[Text]
-- Start --

The penultimate dish was where we started to really lose our minds in excitement. Little individual bowls of hand-made noodles with asparagus, preserved gai lan and walnut-infused oil were such unexpected taste explosions that we all exclaimed about them loudly before shutting up to tuck properly in. I would have been happy to curl up with a giant bowl of this alone.

The very last dish was a plate of crispy, spicy potatoes. We weren’t paying attention to what the spices actually were because we were too busy devouring them with a zeal that was bordering on cult-like. These taters and the noodles, that’s what I would like to eat forever, please.

While not every dish was an unqualified success, I still feel that Shu’s Wednesday vegan degustation is something that all Melbourne residing veg*ns should have a go at. The best thing about the menu utilising seasonal ingredients is that it changes from week to week, and for $40 the value is quite honestly obscene. It’s not the kind of burn-it-up Sichuan cooking that most of us are used to, but it was actually quite lovely to experience a more subtle interpretation of Sichuan’s rich culinary tradition.

To read Steph’s account of our visit, head over here to Vegan About Town.

To read Cindy and Michael’s account, head to Where’s the Beef?

Shu

147 Johnston Street, Collingwood

Ph: 9090 7878

www.shurestaurant.com

Bayte

Bayte has been on my “oh dear god you need to visit this place NOW, what is wrong with you?” list for, well, basically forever. Potential delicious Lebanese food times cannot be ignored. I was however stymied several times in visiting due to both their erratic opening hours (they see to have settled down now and are reliably open for lunch and dinner from Wednesdays to Fridays and from 9am-11pm on weekends), and the fact that whenever I tried to visit they were groaning at the seams without room for yet more patrons.

Clearly I was going to have to scheme to visit at a less popular time. Utilising my “how to walk into a table at Chin Chin” timing rule, I waited until 3pm one Saturday afternoon to saunter in with Julian in tow. Behold! Many a free table was awaiting us! See, starving yourself for hours to eat at an unfashionable time does have it’s benefits.

Since it was drifting into late-afternoon, the menu was restricted to the mezze options, but there were so many of these to choose from that we didn’t feel at all constricted in terms of choice. Luckily we were able to order quite a few of the items that Where’s the Beef had enjoyed during their visit, whose enthusiastic post was at the forefront of my mind.

To start with I insisted we had to have some of the chargrilled flatbread, which had been universally recommended to me by those who had Bayte-d before me, plus anything that we could smear the flatbread with. Hence the generous dishes of labne and baba ganoush that quickly arrived. The labne was handmade, as far as I could make out, ridiculously smooth and that face-twisting kind of tart that only really fresh yoghurts can create. The baba ganoush was smoky and a very impressive example of the difference between freshly made and the rubbish you get in the supermarket. A warning though that the chargrilled bread is truly excellent and you will be in danger of over-ordering it in order to eat it with everything, which could get sneakily expensive.

-- End --

[Jobs]
(a) Please shorten the paragraph of the restaurant review that begins "Bayte has been on my" into a brief list that keeps its main facts.
(b) Write out the passage of the restaurant review starting at "To read Cindy" and ending at "yet more patrons.".

[Data block]
-- Start --

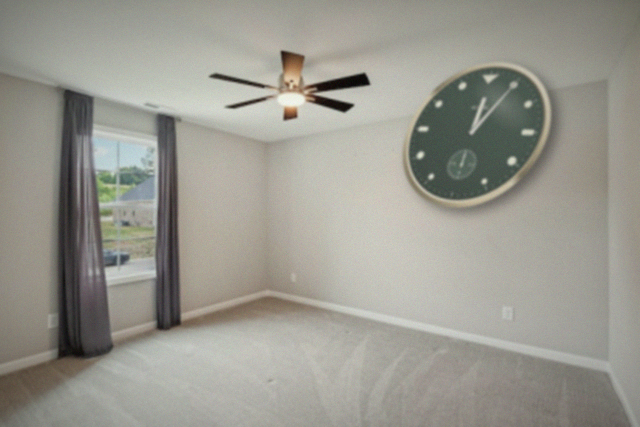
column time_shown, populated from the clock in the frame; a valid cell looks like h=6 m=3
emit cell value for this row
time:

-- End --

[Responses to the exercise]
(a)
- Bayte, a Lebanese restaurant, had been on the writer's must-visit list for a very long time.
- Earlier visits were blocked by its erratic opening hours.
- The hours seem to have settled. It is now reliably open for lunch and dinner Wednesday to Friday and from 9am to 11pm on weekends.
- Whenever the writer tried to visit, it was too full to take more patrons.

(b)
To read Cindy and Michael’s account, head to Where’s the Beef?

Shu

147 Johnston Street, Collingwood

Ph: 9090 7878

www.shurestaurant.com

Bayte

Bayte has been on my “oh dear god you need to visit this place NOW, what is wrong with you?” list for, well, basically forever. Potential delicious Lebanese food times cannot be ignored. I was however stymied several times in visiting due to both their erratic opening hours (they see to have settled down now and are reliably open for lunch and dinner from Wednesdays to Fridays and from 9am-11pm on weekends), and the fact that whenever I tried to visit they were groaning at the seams without room for yet more patrons.